# [Task to complete]
Leave the pictures out and write out the rest of the listing word for word.

# [Records to use]
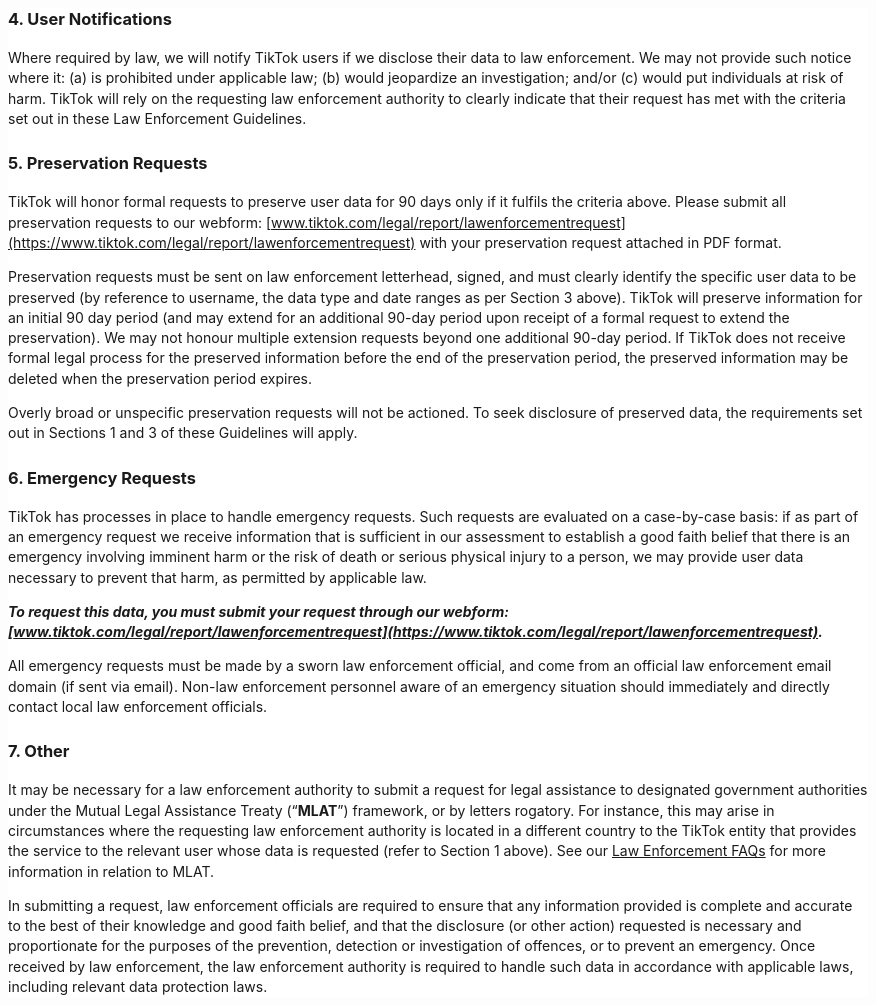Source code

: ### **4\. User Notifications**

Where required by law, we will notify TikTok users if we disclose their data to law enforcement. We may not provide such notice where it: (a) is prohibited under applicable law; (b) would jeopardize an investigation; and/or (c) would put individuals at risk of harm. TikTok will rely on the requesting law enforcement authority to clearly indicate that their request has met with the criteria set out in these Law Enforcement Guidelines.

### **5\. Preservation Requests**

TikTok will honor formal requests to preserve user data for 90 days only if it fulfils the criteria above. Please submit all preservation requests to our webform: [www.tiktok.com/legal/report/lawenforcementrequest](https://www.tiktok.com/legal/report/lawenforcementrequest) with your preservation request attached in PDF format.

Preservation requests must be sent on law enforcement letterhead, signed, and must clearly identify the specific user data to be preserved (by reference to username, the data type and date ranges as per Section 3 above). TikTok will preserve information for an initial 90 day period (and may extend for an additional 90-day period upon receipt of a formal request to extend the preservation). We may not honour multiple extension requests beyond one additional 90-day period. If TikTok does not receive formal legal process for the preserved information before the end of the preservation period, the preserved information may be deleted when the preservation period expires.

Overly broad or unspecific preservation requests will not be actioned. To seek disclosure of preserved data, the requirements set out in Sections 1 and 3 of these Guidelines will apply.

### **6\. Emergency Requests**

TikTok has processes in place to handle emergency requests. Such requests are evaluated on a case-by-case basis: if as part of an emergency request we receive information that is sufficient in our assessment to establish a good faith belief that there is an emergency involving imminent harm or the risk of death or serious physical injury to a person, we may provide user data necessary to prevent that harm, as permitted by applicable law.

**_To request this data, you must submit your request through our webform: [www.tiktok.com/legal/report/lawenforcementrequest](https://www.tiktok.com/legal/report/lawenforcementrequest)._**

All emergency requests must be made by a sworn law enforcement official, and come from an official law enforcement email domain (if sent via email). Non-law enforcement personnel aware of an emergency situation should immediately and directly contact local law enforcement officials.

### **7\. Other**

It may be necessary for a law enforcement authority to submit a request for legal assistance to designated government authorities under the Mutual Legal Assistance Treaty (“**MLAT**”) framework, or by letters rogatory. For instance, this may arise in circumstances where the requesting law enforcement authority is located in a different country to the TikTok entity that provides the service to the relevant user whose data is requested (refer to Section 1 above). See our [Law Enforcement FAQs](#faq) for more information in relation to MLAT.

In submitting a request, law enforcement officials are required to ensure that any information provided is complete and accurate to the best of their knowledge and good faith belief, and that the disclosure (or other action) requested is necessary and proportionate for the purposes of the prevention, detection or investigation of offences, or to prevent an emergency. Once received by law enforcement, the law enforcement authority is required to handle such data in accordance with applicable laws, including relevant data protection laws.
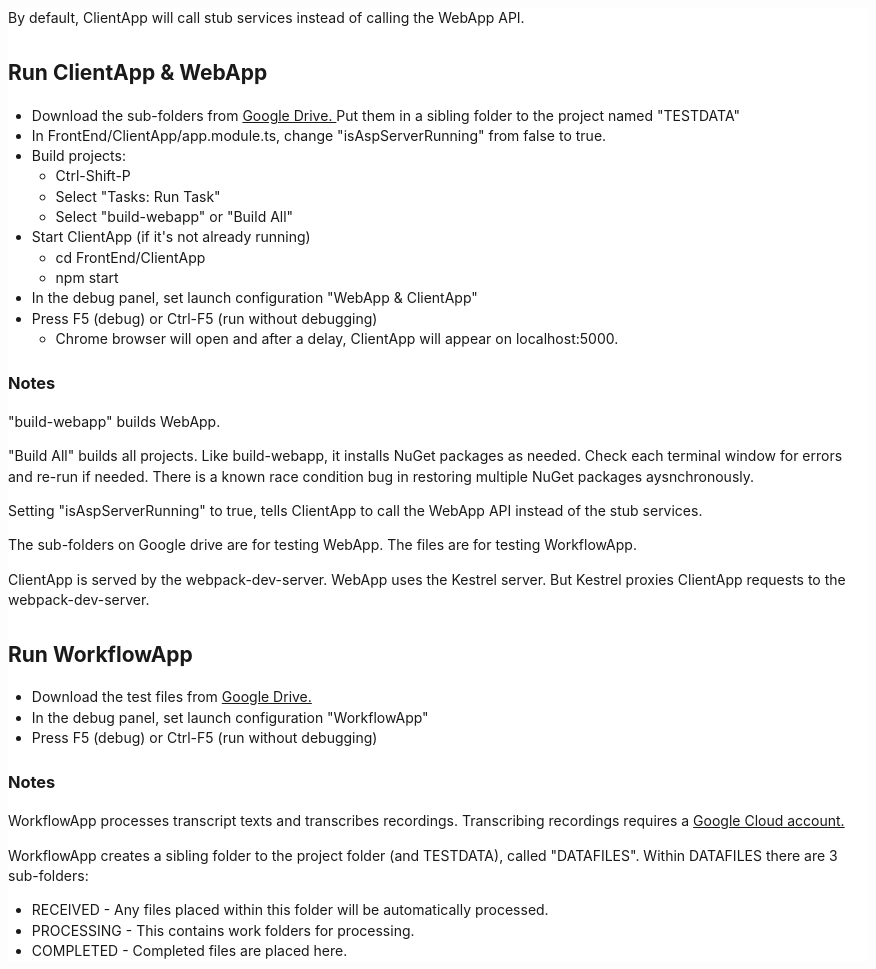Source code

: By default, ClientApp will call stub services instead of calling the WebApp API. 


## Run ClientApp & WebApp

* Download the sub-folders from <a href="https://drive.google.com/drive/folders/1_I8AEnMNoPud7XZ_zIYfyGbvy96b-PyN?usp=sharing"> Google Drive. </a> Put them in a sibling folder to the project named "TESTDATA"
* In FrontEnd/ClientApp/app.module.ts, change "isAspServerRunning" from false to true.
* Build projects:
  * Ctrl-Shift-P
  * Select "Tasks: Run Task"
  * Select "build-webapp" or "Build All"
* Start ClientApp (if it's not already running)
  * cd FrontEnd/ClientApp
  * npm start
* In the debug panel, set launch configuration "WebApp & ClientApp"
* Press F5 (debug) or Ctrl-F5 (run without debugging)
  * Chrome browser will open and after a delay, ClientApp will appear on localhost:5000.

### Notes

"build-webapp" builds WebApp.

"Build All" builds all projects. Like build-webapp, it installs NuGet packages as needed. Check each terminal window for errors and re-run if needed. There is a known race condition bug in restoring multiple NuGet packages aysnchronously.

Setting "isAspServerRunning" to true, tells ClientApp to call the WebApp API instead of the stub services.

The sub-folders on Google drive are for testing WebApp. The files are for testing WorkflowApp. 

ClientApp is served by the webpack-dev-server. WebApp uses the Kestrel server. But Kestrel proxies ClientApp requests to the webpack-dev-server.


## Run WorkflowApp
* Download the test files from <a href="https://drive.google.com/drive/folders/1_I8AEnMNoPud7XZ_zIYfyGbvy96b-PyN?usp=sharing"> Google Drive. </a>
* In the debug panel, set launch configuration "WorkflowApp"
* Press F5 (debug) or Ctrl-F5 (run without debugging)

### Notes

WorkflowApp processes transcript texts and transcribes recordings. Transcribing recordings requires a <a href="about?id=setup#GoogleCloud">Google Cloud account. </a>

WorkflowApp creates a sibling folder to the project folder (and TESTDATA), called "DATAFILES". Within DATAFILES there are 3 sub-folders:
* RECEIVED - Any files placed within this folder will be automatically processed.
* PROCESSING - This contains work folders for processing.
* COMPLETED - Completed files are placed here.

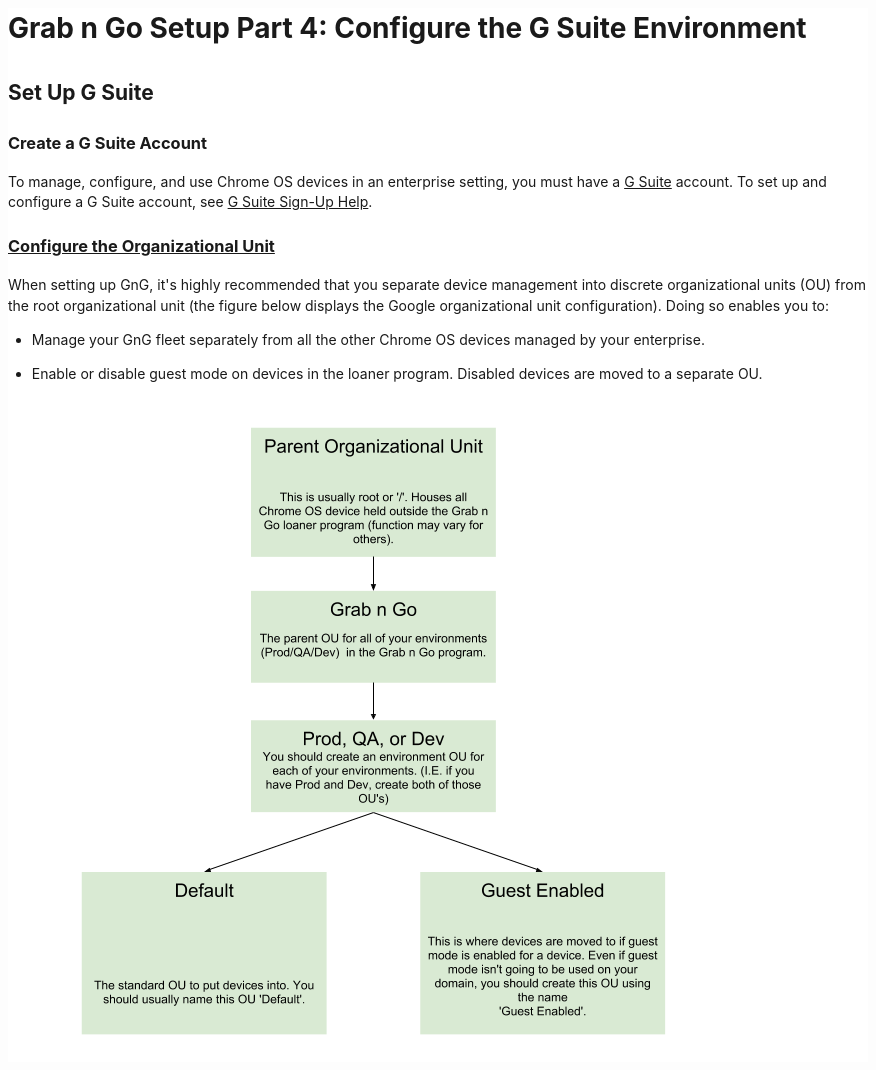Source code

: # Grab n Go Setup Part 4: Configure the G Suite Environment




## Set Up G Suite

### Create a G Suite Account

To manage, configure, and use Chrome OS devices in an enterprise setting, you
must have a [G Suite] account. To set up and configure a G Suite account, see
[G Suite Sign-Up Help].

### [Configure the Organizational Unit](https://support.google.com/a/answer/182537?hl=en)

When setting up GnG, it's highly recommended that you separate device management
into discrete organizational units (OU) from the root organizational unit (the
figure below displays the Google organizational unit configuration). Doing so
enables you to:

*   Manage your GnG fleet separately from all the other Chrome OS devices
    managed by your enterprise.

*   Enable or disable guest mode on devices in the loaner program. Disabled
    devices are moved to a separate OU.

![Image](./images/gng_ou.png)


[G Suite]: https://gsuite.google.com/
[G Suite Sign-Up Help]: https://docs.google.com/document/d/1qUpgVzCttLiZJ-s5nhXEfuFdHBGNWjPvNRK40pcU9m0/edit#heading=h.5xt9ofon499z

# [Output for this exercise]
Source code

: ### **4\. User Notifications**

Where required by law, we will notify TikTok users if we disclose their data to law enforcement. We may not provide such notice where it: (a) is prohibited under applicable law; (b) would jeopardize an investigation; and/or (c) would put individuals at risk of harm. TikTok will rely on the requesting law enforcement authority to clearly indicate that their request has met with the criteria set out in these Law Enforcement Guidelines.

### **5\. Preservation Requests**

TikTok will honor formal requests to preserve user data for 90 days only if it fulfils the criteria above. Please submit all preservation requests to our webform: [www.tiktok.com/legal/report/lawenforcementrequest](https://www.tiktok.com/legal/report/lawenforcementrequest) with your preservation request attached in PDF format.

Preservation requests must be sent on law enforcement letterhead, signed, and must clearly identify the specific user data to be preserved (by reference to username, the data type and date ranges as per Section 3 above). TikTok will preserve information for an initial 90 day period (and may extend for an additional 90-day period upon receipt of a formal request to extend the preservation). We may not honour multiple extension requests beyond one additional 90-day period. If TikTok does not receive formal legal process for the preserved information before the end of the preservation period, the preserved information may be deleted when the preservation period expires.

Overly broad or unspecific preservation requests will not be actioned. To seek disclosure of preserved data, the requirements set out in Sections 1 and 3 of these Guidelines will apply.

### **6\. Emergency Requests**

TikTok has processes in place to handle emergency requests. Such requests are evaluated on a case-by-case basis: if as part of an emergency request we receive information that is sufficient in our assessment to establish a good faith belief that there is an emergency involving imminent harm or the risk of death or serious physical injury to a person, we may provide user data necessary to prevent that harm, as permitted by applicable law.

**_To request this data, you must submit your request through our webform: [www.tiktok.com/legal/report/lawenforcementrequest](https://www.tiktok.com/legal/report/lawenforcementrequest)._**

All emergency requests must be made by a sworn law enforcement official, and come from an official law enforcement email domain (if sent via email). Non-law enforcement personnel aware of an emergency situation should immediately and directly contact local law enforcement officials.

### **7\. Other**

It may be necessary for a law enforcement authority to submit a request for legal assistance to designated government authorities under the Mutual Legal Assistance Treaty (“**MLAT**”) framework, or by letters rogatory. For instance, this may arise in circumstances where the requesting law enforcement authority is located in a different country to the TikTok entity that provides the service to the relevant user whose data is requested (refer to Section 1 above). See our [Law Enforcement FAQs](#faq) for more information in relation to MLAT.

In submitting a request, law enforcement officials are required to ensure that any information provided is complete and accurate to the best of their knowledge and good faith belief, and that the disclosure (or other action) requested is necessary and proportionate for the purposes of the prevention, detection or investigation of offences, or to prevent an emergency. Once received by law enforcement, the law enforcement authority is required to handle such data in accordance with applicable laws, including relevant data protection laws.
Source code

: By default, ClientApp will call stub services instead of calling the WebApp API. 


## Run ClientApp & WebApp

* Download the sub-folders from <a href="https://drive.google.com/drive/folders/1_I8AEnMNoPud7XZ_zIYfyGbvy96b-PyN?usp=sharing"> Google Drive. </a> Put them in a sibling folder to the project named "TESTDATA"
* In FrontEnd/ClientApp/app.module.ts, change "isAspServerRunning" from false to true.
* Build projects:
  * Ctrl-Shift-P
  * Select "Tasks: Run Task"
  * Select "build-webapp" or "Build All"
* Start ClientApp (if it's not already running)
  * cd FrontEnd/ClientApp
  * npm start
* In the debug panel, set launch configuration "WebApp & ClientApp"
* Press F5 (debug) or Ctrl-F5 (run without debugging)
  * Chrome browser will open and after a delay, ClientApp will appear on localhost:5000.

### Notes

"build-webapp" builds WebApp.

"Build All" builds all projects. Like build-webapp, it installs NuGet packages as needed. Check each terminal window for errors and re-run if needed. There is a known race condition bug in restoring multiple NuGet packages aysnchronously.

Setting "isAspServerRunning" to true, tells ClientApp to call the WebApp API instead of the stub services.

The sub-folders on Google drive are for testing WebApp. The files are for testing WorkflowApp. 

ClientApp is served by the webpack-dev-server. WebApp uses the Kestrel server. But Kestrel proxies ClientApp requests to the webpack-dev-server.


## Run WorkflowApp
* Download the test files from <a href="https://drive.google.com/drive/folders/1_I8AEnMNoPud7XZ_zIYfyGbvy96b-PyN?usp=sharing"> Google Drive. </a>
* In the debug panel, set launch configuration "WorkflowApp"
* Press F5 (debug) or Ctrl-F5 (run without debugging)

### Notes

WorkflowApp processes transcript texts and transcribes recordings. Transcribing recordings requires a <a href="about?id=setup#GoogleCloud">Google Cloud account. </a>

WorkflowApp creates a sibling folder to the project folder (and TESTDATA), called "DATAFILES". Within DATAFILES there are 3 sub-folders:
* RECEIVED - Any files placed within this folder will be automatically processed.
* PROCESSING - This contains work folders for processing.
* COMPLETED - Completed files are placed here.

Source code

: # Grab n Go Setup Part 4: Configure the G Suite Environment




## Set Up G Suite

### Create a G Suite Account

To manage, configure, and use Chrome OS devices in an enterprise setting, you
must have a [G Suite] account. To set up and configure a G Suite account, see
[G Suite Sign-Up Help].

### [Configure the Organizational Unit](https://support.google.com/a/answer/182537?hl=en)

When setting up GnG, it's highly recommended that you separate device management
into discrete organizational units (OU) from the root organizational unit (the
figure below displays the Google organizational unit configuration). Doing so
enables you to:

*   Manage your GnG fleet separately from all the other Chrome OS devices
    managed by your enterprise.

*   Enable or disable guest mode on devices in the loaner program. Disabled
    devices are moved to a separate OU.

![Image](./images/gng_ou.png)


[G Suite]: https://gsuite.google.com/
[G Suite Sign-Up Help]: https://docs.google.com/document/d/1qUpgVzCttLiZJ-s5nhXEfuFdHBGNWjPvNRK40pcU9m0/edit#heading=h.5xt9ofon499z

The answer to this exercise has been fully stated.